● Activity
Can you render every text line in the items below as one numbered list, without the blank lines and without the pictures?

Transcribed page contents
*** Begin section ***
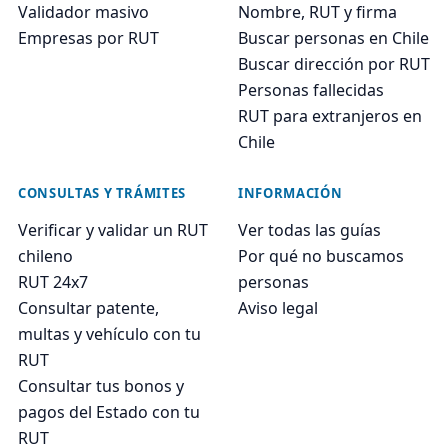
Validador masivo
Nombre, RUT y firma
Empresas por RUT
Buscar personas en Chile
Buscar dirección por RUT
Personas fallecidas
RUT para extranjeros en
Chile
CONSULTAS Y TRÁMITES
INFORMACIÓN
Verificar y validar un RUT
Ver todas las guías
chileno
Por qué no buscamos
RUT 24x7
personas
Consultar patente,
Aviso legal
multas y vehículo con tu
RUT
Consultar tus bonos y
pagos del Estado con tu
RUT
*** End section ***
● Result below
1. Validador masivo
2. Nombre, RUT y firma
3. Empresas por RUT
4. Buscar personas en Chile
5. Buscar dirección por RUT
6. Personas fallecidas
7. RUT para extranjeros en
8. Chile
9. CONSULTAS Y TRÁMITES
10. INFORMACIÓN
11. Verificar y validar un RUT
12. Ver todas las guías
13. chileno
14. Por qué no buscamos
15. RUT 24x7
16. personas
17. Consultar patente,
18. Aviso legal
19. multas y vehículo con tu
20. RUT
21. Consultar tus bonos y
22. pagos del Estado con tu
23. RUT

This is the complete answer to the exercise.